■ Exercise brief
Copy task, pictures excluded: set down exactly the lines from the one containing "一周熱門話題 TOP5" to the end of the data below.

Saved data entries:
•••

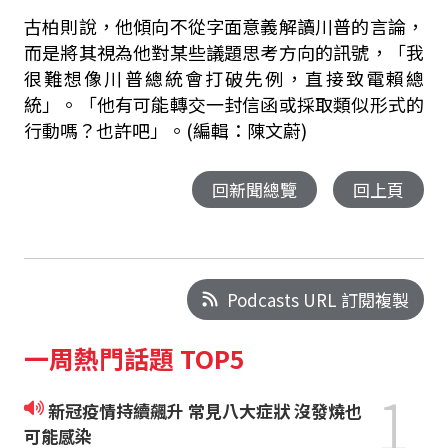
古柏則說，他傾向不從字面意義解讀川普的言論，
而是將其視為他對某些議題思考方向的訊號，「我
很難想像川普總統會打破先例，直接致電賴總
統」。「他有可能轉交一封信函或採取類似形式的
行動嗎？也許吧」。(編輯：陳文蔚)
回新聞總覽
回上頁
Podcasts URL 訂閱複製
一周熱門話題 TOP5
1
新冠疫情持續飆升 常見八大症狀 沒發燒也
可能感染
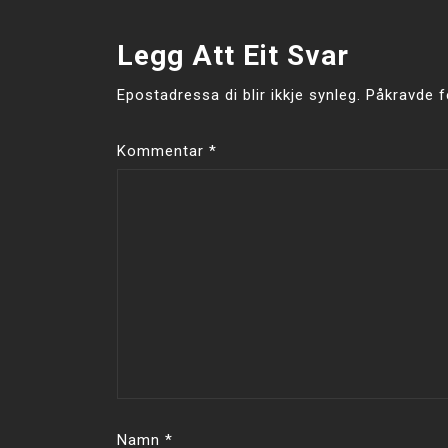
Legg Att Eit Svar
Epostadressa di blir ikkje synleg.
Påkravde f
Kommentar
*
Namn
*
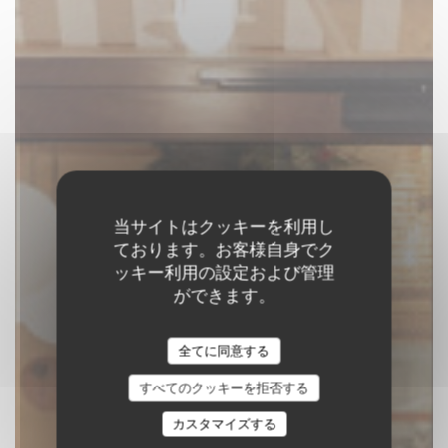
当サイトはクッキーを利用し
ております。お客様自身でク
ッキー利用の設定および管理
ができます。
MEHA
全てに同意する
パブ
|
PARIS
すべてのクッキーを拒否する
予約
カスタマイズする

•••

■ Completed exercise
一周熱門話題 TOP5
1
新冠疫情持續飆升 常見八大症狀 沒發燒也
可能感染
Legg Att Eit Svar
Epostadressa di blir ikkje synleg.
Påkravde f
Kommentar
*
Namn
*
当サイトはクッキーを利用し
ております。お客様自身でク
ッキー利用の設定および管理
ができます。
MEHA
全てに同意する
パブ
|
PARIS
すべてのクッキーを拒否する
予約
カスタマイズする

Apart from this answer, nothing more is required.